### The input:

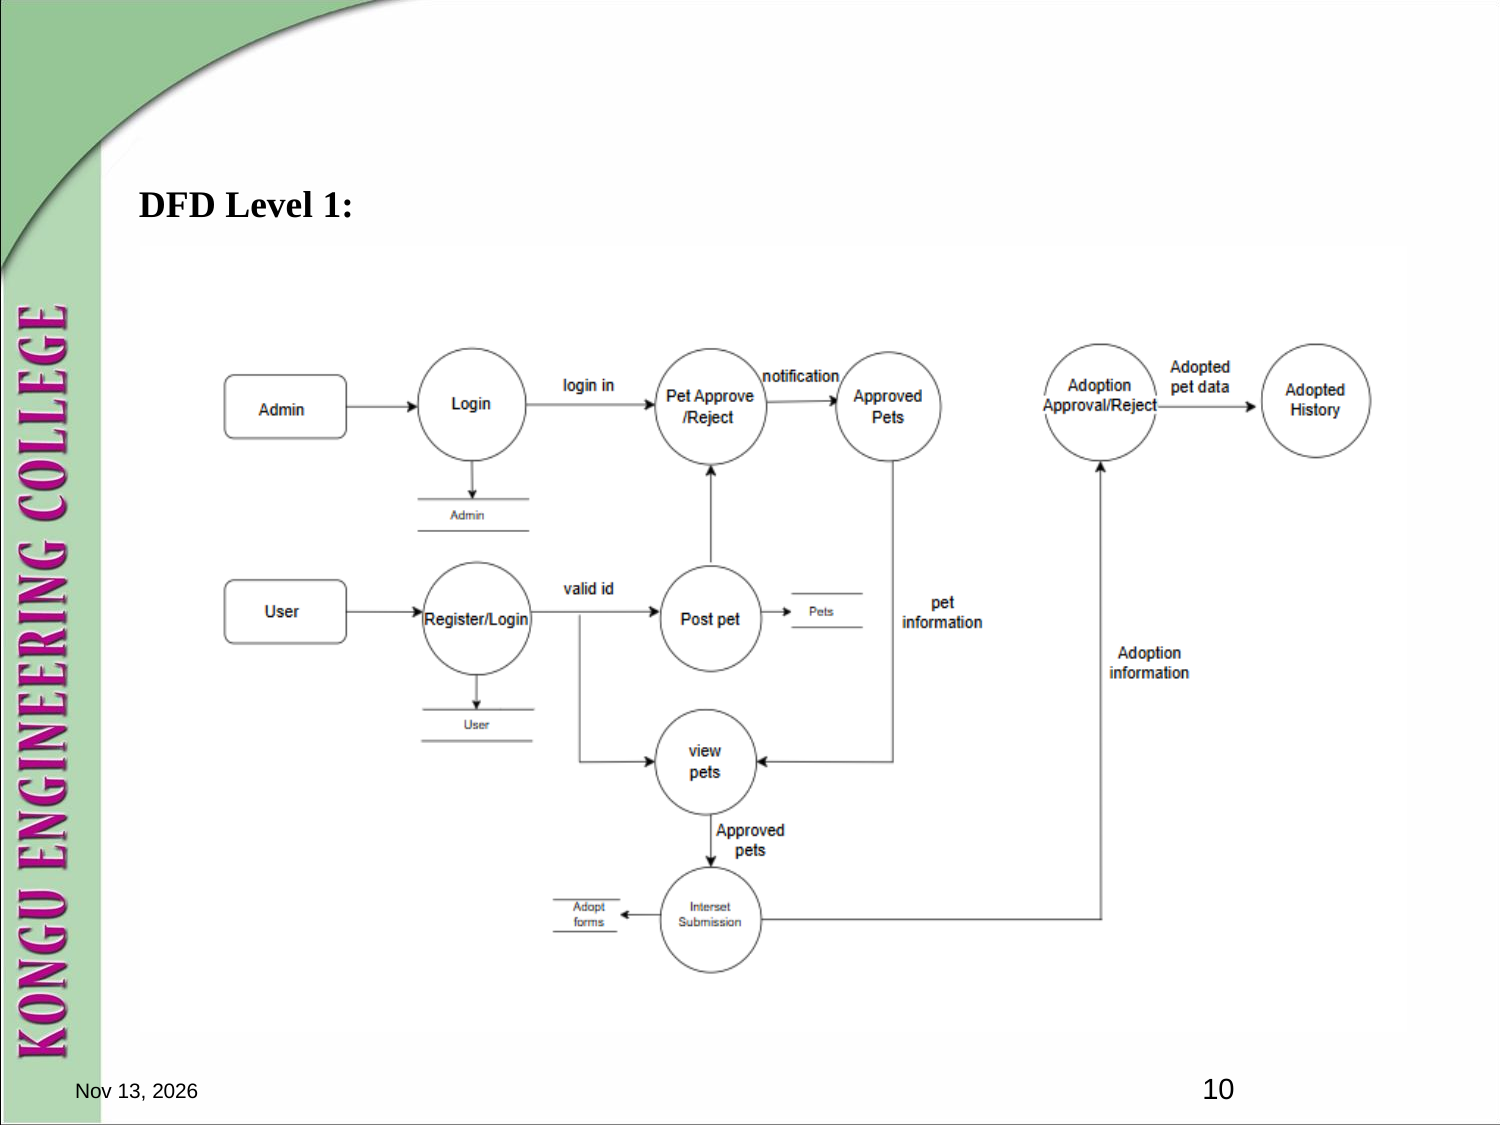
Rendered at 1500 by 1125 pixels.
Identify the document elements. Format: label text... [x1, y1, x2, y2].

text_box DFD Level 1: [123, 172, 1270, 233]
picture [0, 0, 1500, 1125]
slide_number 24-Dec-24 [75, 1042, 425, 1103]
footer 10 [1187, 1062, 1425, 1125]
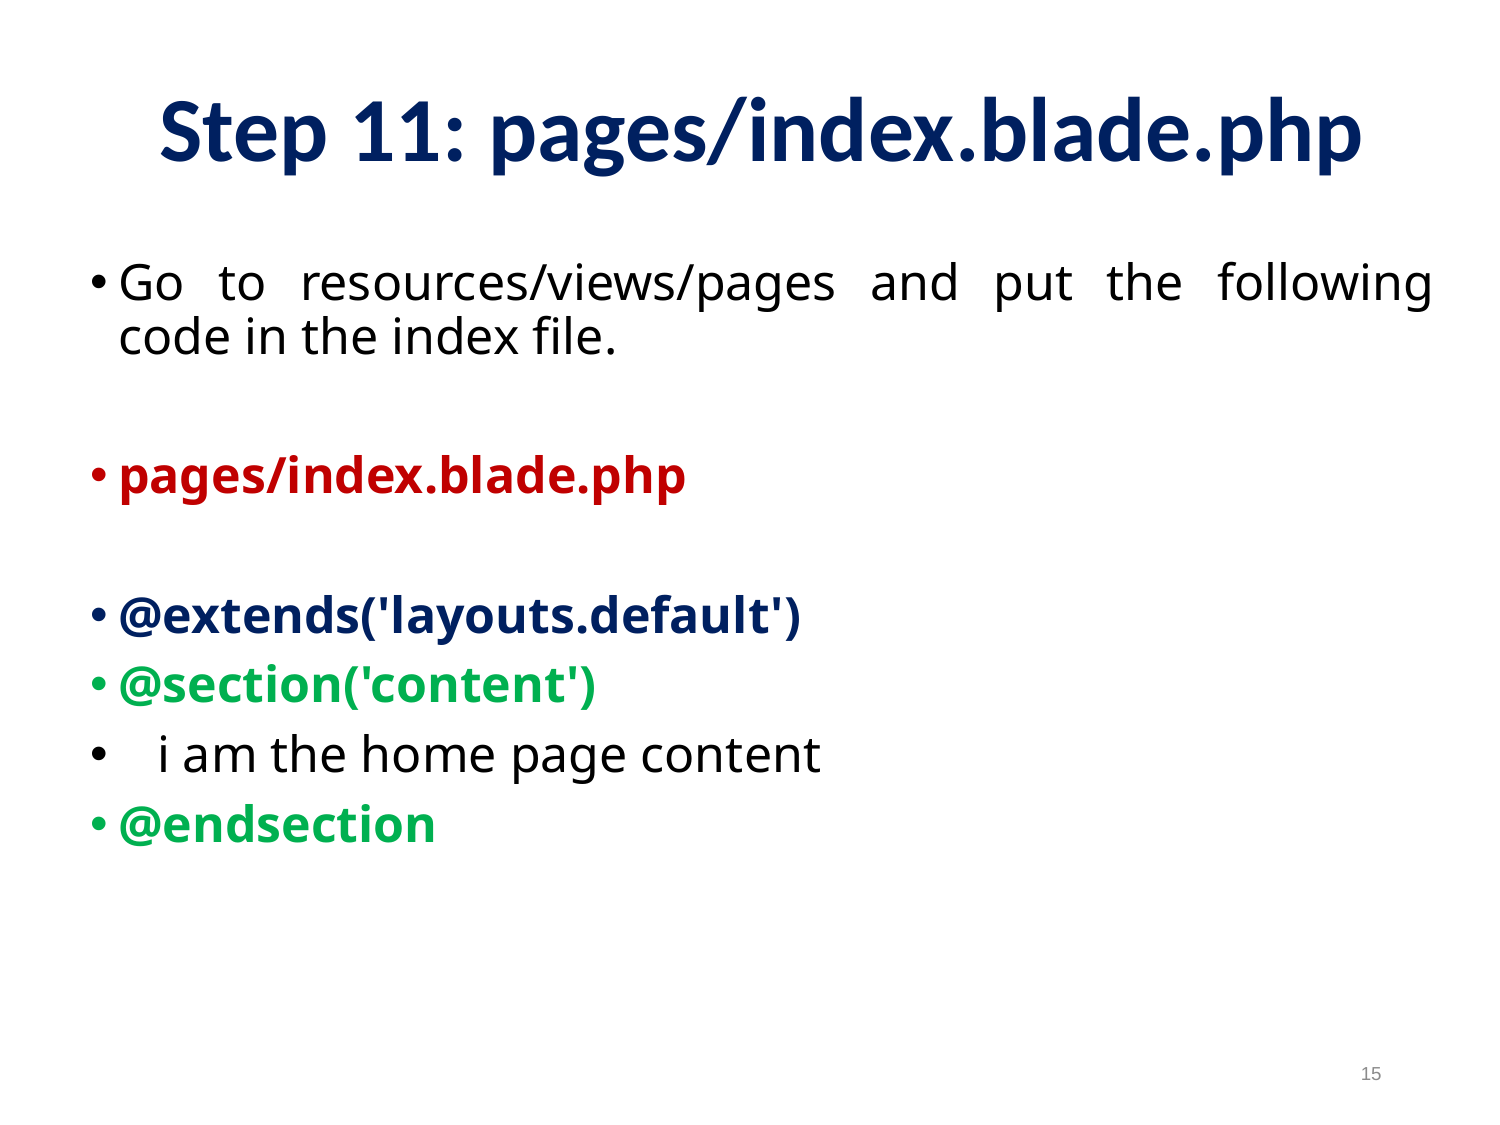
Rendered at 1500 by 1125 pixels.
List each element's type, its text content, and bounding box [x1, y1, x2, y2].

slide_number 15 [1059, 1042, 1397, 1103]
list Go to resources/views/pages and put the following code in the index file. pages/index.blade.php @extends('layouts.default') @section('content') i am the home page content @endsection [75, 249, 1450, 1103]
text_box Step 11: pages/index.blade.php [99, 62, 1425, 188]
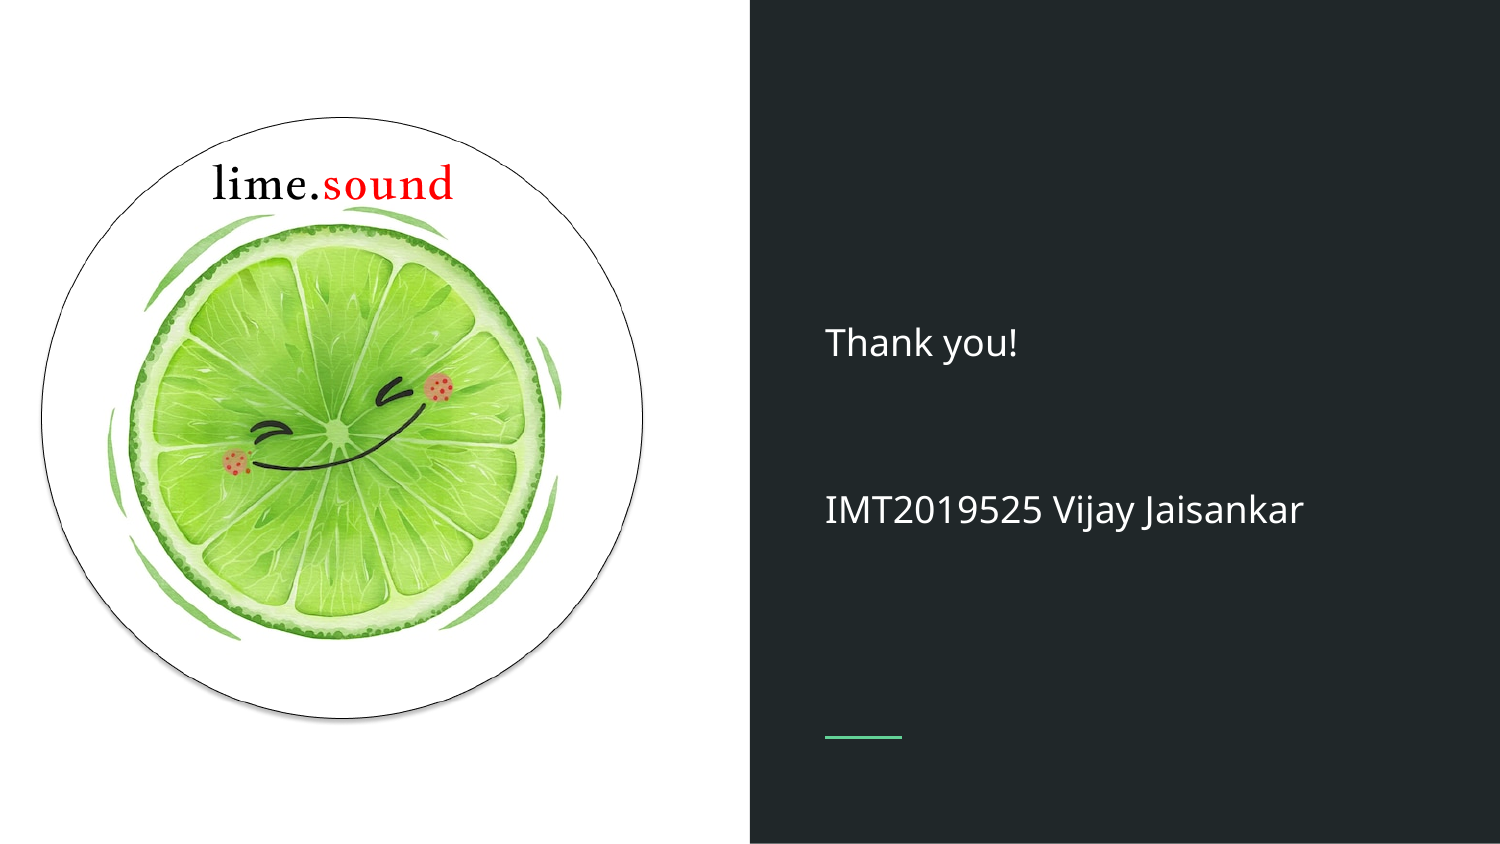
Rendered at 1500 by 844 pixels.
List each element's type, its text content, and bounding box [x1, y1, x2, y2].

picture [37, 117, 646, 727]
list Thank you! IMT2019525 Vijay Jaisankar [810, 118, 1440, 725]
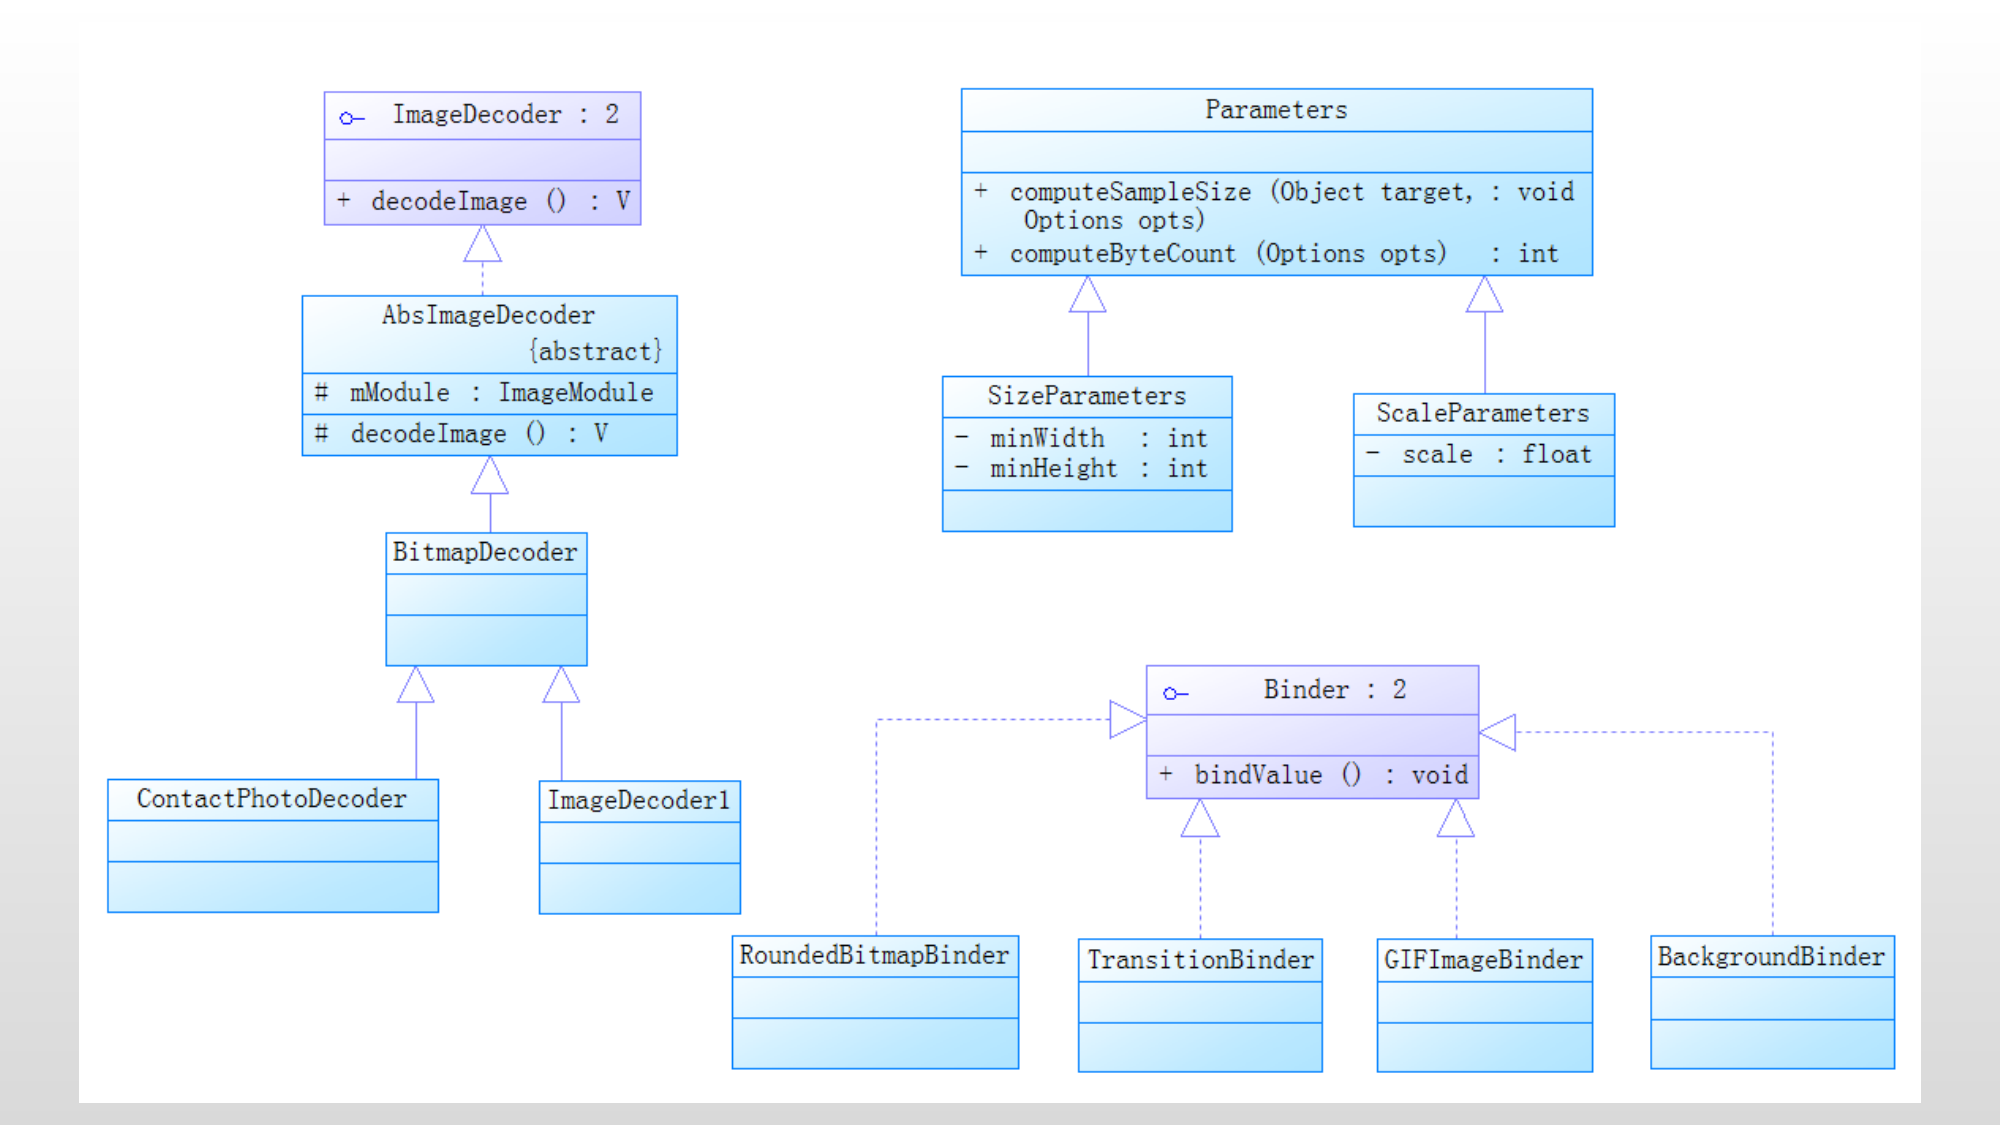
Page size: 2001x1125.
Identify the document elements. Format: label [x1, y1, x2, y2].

### Problem details:
Pictures in the records above should not be copied. Repeat everything else exactly.

### Solution for this problem:
Rendered at 1500 by 1125 pixels.
Identify the document elements. Format: label text... [x1, y1, x2, y2].

text_box DFD Level 1: [123, 172, 1270, 233]
picture [0, 0, 1500, 1125]
slide_number 24-Dec-24 [75, 1042, 425, 1103]
footer 10 [1187, 1062, 1425, 1125]
Rendered at 1500 by 1125 pixels.
List each element's type, its text content, and bounding box [x1, y1, x2, y2].

slide_number 15 [1059, 1042, 1397, 1103]
list Go to resources/views/pages and put the following code in the index file. pages/index.blade.php @extends('layouts.default') @section('content') i am the home page content @endsection [75, 249, 1450, 1103]
text_box Step 11: pages/index.blade.php [99, 62, 1425, 188]
Rendered at 1500 by 844 pixels.
List each element's type, its text content, and bounding box [x1, y1, x2, y2].

picture [37, 117, 646, 727]
list Thank you! IMT2019525 Vijay Jaisankar [810, 118, 1440, 725]
Page size: 2001x1125.
Identify the document elements. Format: label [x1, y1, x2, y2].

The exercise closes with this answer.